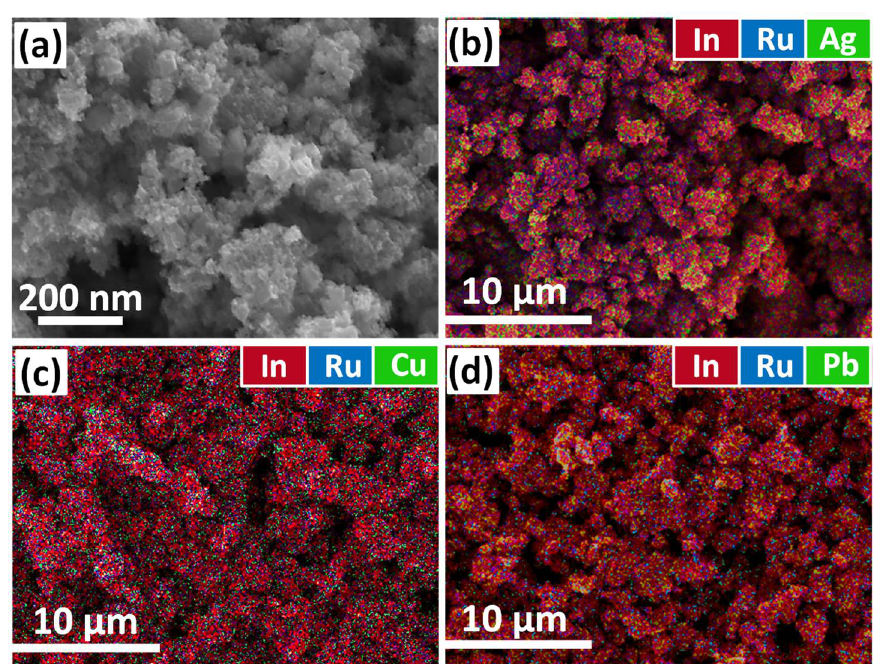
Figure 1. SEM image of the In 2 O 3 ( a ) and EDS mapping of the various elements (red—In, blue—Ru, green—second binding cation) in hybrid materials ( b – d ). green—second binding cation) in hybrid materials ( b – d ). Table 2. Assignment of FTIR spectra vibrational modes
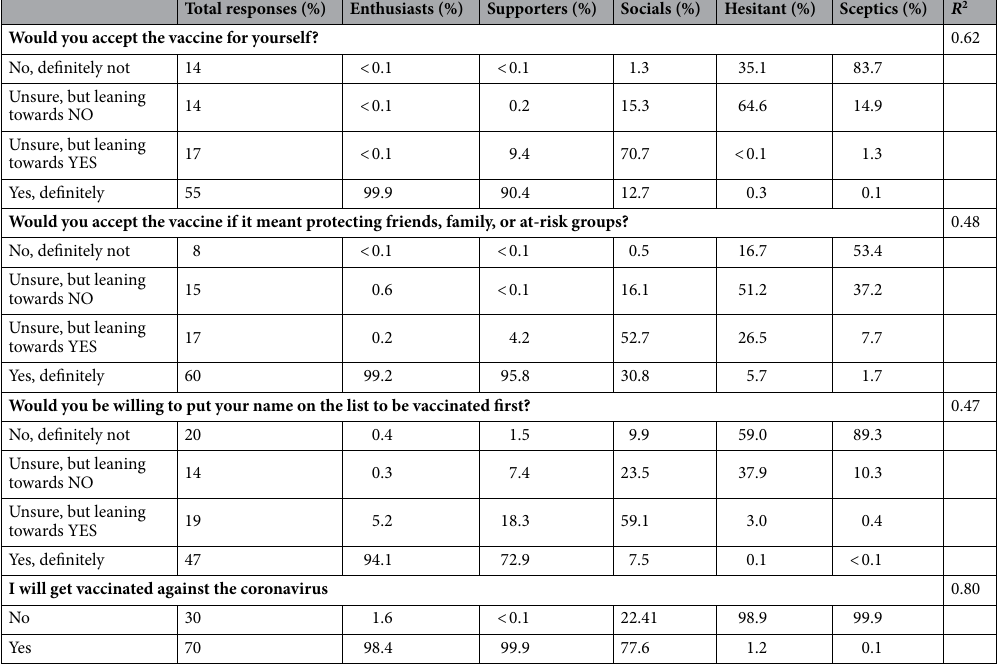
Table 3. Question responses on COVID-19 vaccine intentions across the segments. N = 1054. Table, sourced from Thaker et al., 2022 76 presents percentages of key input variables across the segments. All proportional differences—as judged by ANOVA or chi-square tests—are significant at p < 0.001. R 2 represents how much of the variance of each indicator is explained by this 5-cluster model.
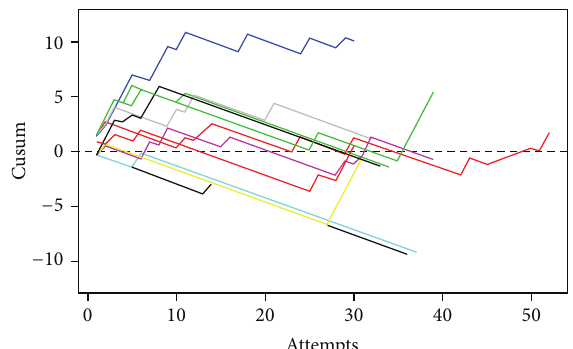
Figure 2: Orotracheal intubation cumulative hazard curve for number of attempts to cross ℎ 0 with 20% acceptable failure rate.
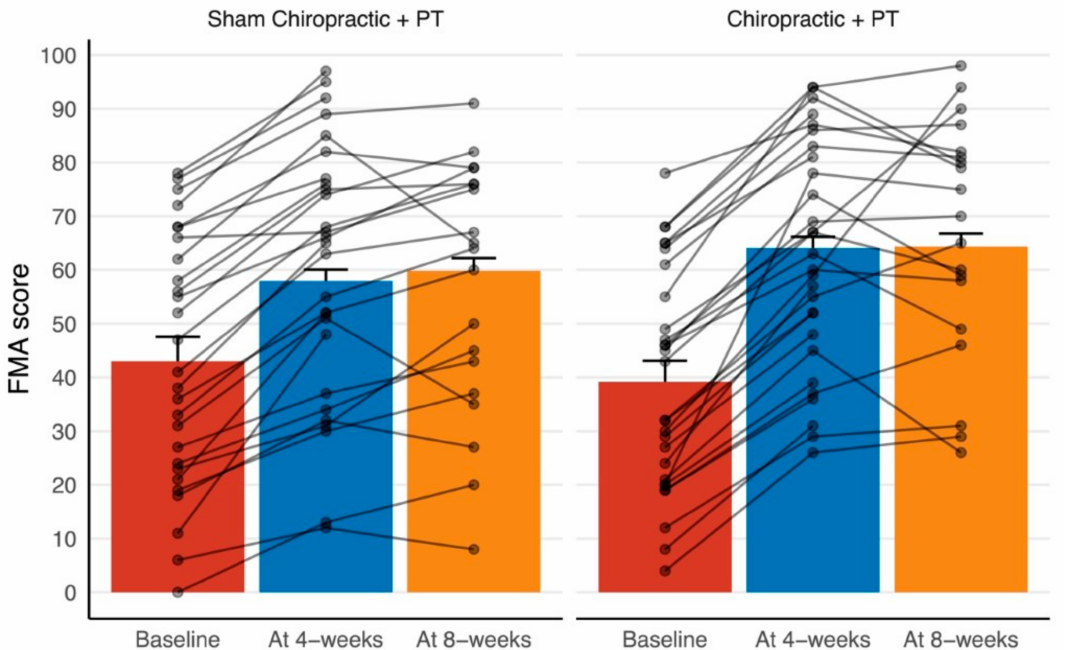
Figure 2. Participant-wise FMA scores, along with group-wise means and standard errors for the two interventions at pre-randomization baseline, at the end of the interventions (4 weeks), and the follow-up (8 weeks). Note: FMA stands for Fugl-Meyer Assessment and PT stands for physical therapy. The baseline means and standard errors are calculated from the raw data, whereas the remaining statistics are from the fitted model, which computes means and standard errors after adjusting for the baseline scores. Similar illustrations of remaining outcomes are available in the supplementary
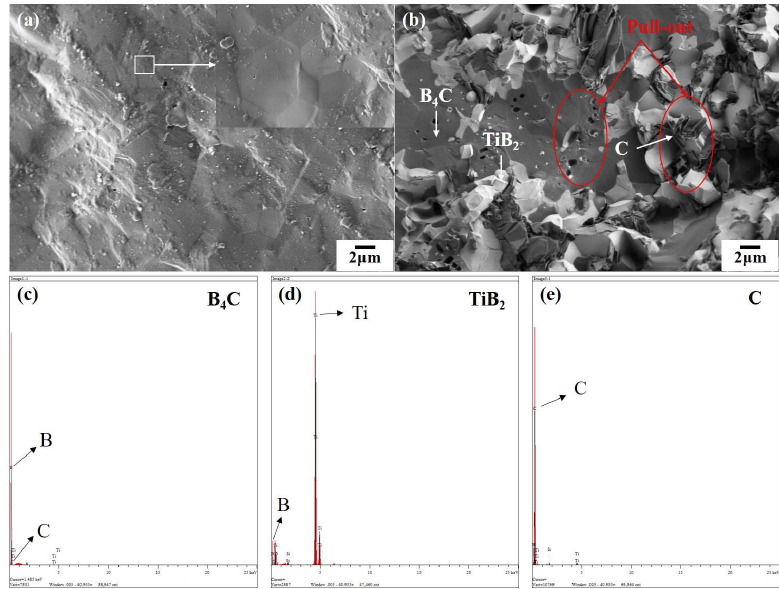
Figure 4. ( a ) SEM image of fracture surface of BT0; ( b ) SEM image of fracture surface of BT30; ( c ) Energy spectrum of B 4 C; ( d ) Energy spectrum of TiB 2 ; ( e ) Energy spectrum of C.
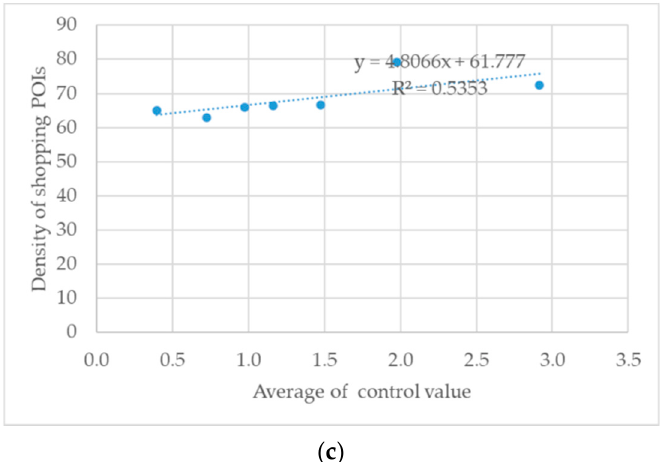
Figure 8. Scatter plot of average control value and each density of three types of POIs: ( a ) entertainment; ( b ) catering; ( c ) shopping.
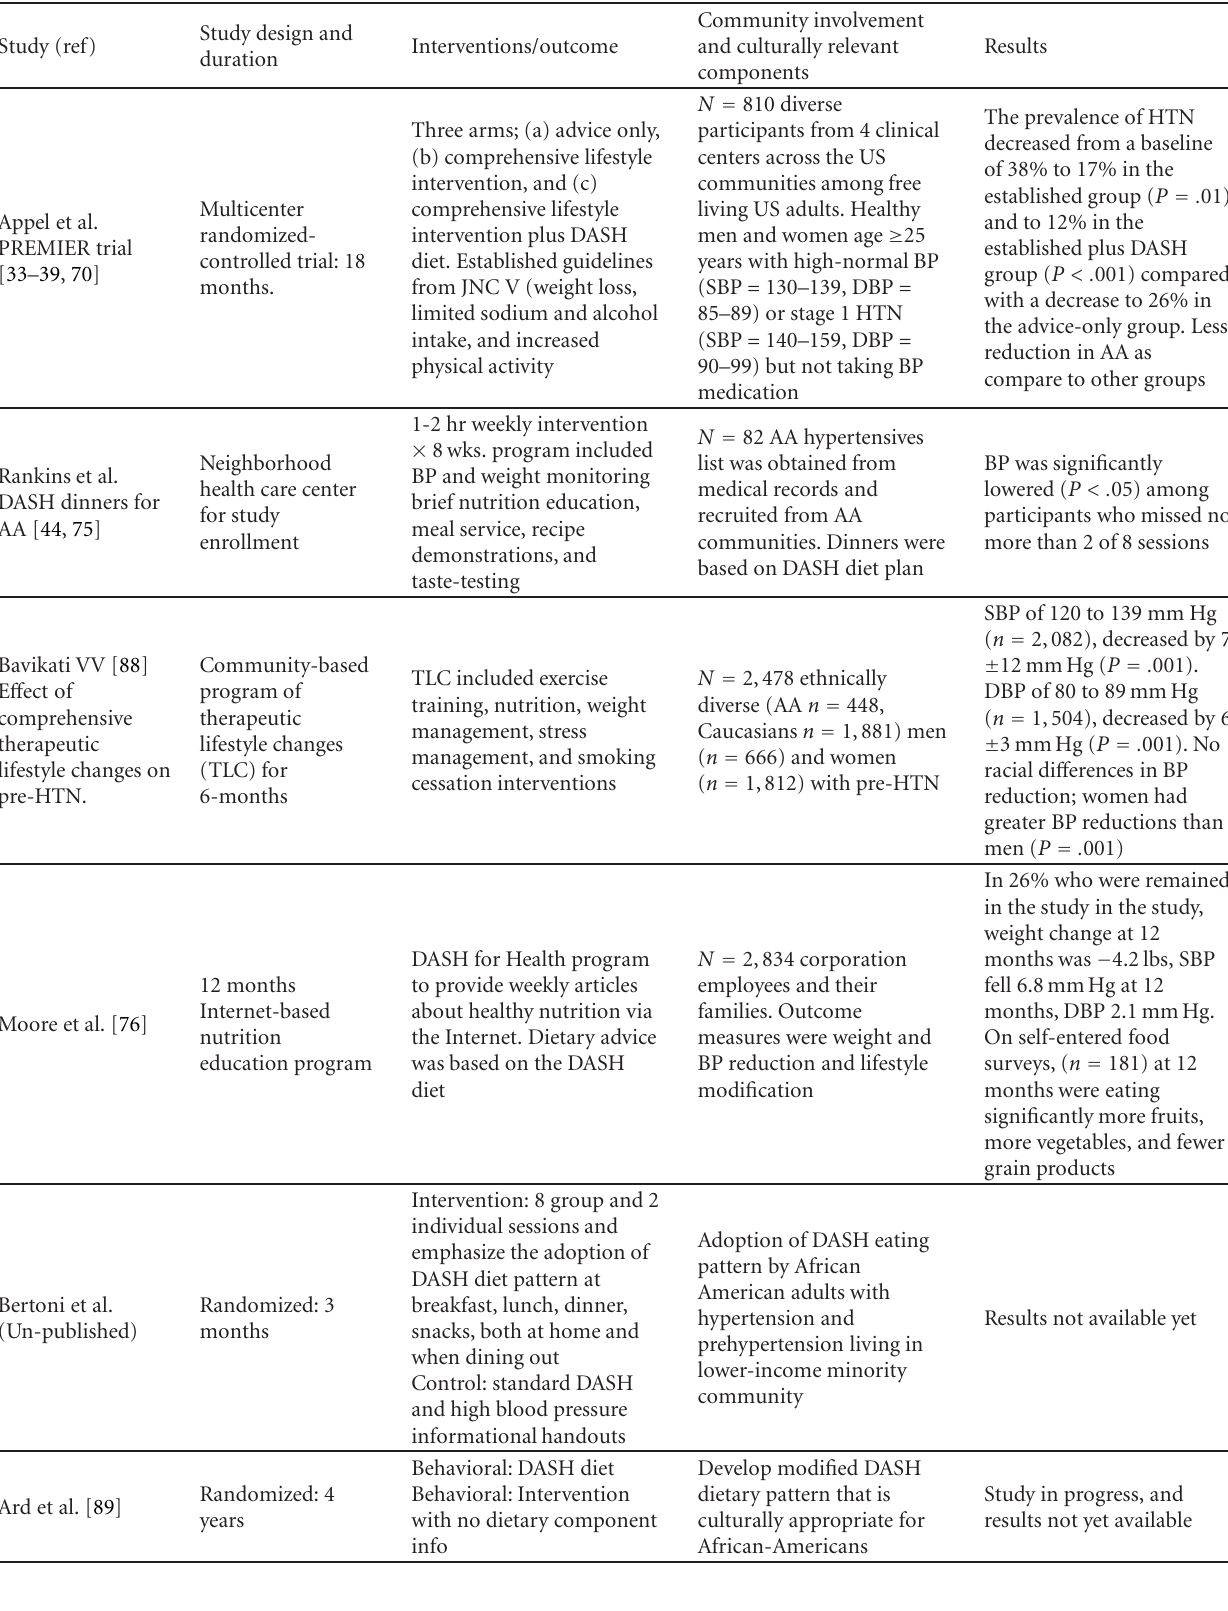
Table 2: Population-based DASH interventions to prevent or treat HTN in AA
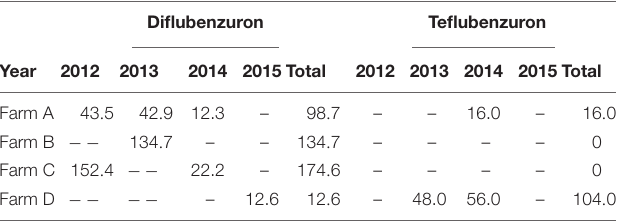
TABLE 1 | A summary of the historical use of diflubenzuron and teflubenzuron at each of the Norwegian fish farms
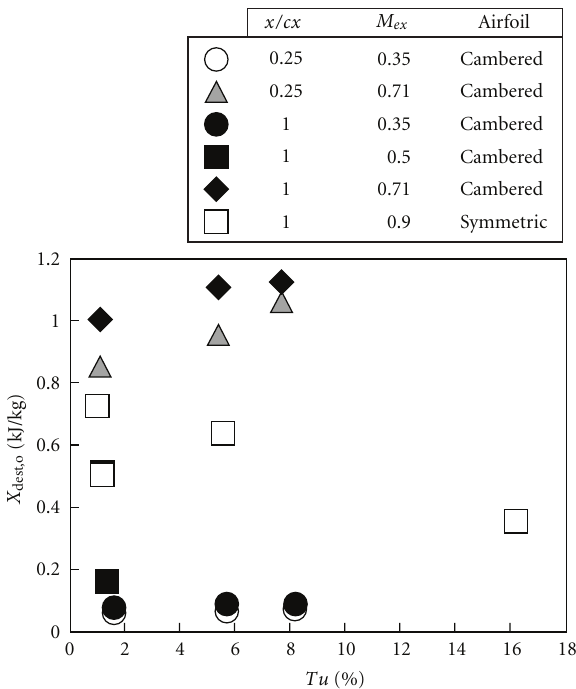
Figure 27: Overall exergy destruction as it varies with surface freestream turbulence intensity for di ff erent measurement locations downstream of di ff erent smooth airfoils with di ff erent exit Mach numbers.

● **Task goal**
The answer must be the lines of the entries above, written out exactly from the first through the one with "Figure 2: Orotracheal", and no pictures.

● **Task answer**
Figure 1. SEM image of the In 2 O 3 ( a ) and EDS mapping of the various elements (red—In, blue—Ru, green—second binding cation) in hybrid materials ( b – d ). green—second binding cation) in hybrid materials ( b – d ). Table 2. Assignment of FTIR spectra vibrational modes
Table 3. Question responses on COVID-19 vaccine intentions across the segments. N = 1054. Table, sourced from Thaker et al., 2022 76 presents percentages of key input variables across the segments. All proportional differences—as judged by ANOVA or chi-square tests—are significant at p < 0.001. R 2 represents how much of the variance of each indicator is explained by this 5-cluster model.
Figure 2: Orotracheal intubation cumulative hazard curve for number of attempts to cross ℎ 0 with 20% acceptable failure rate.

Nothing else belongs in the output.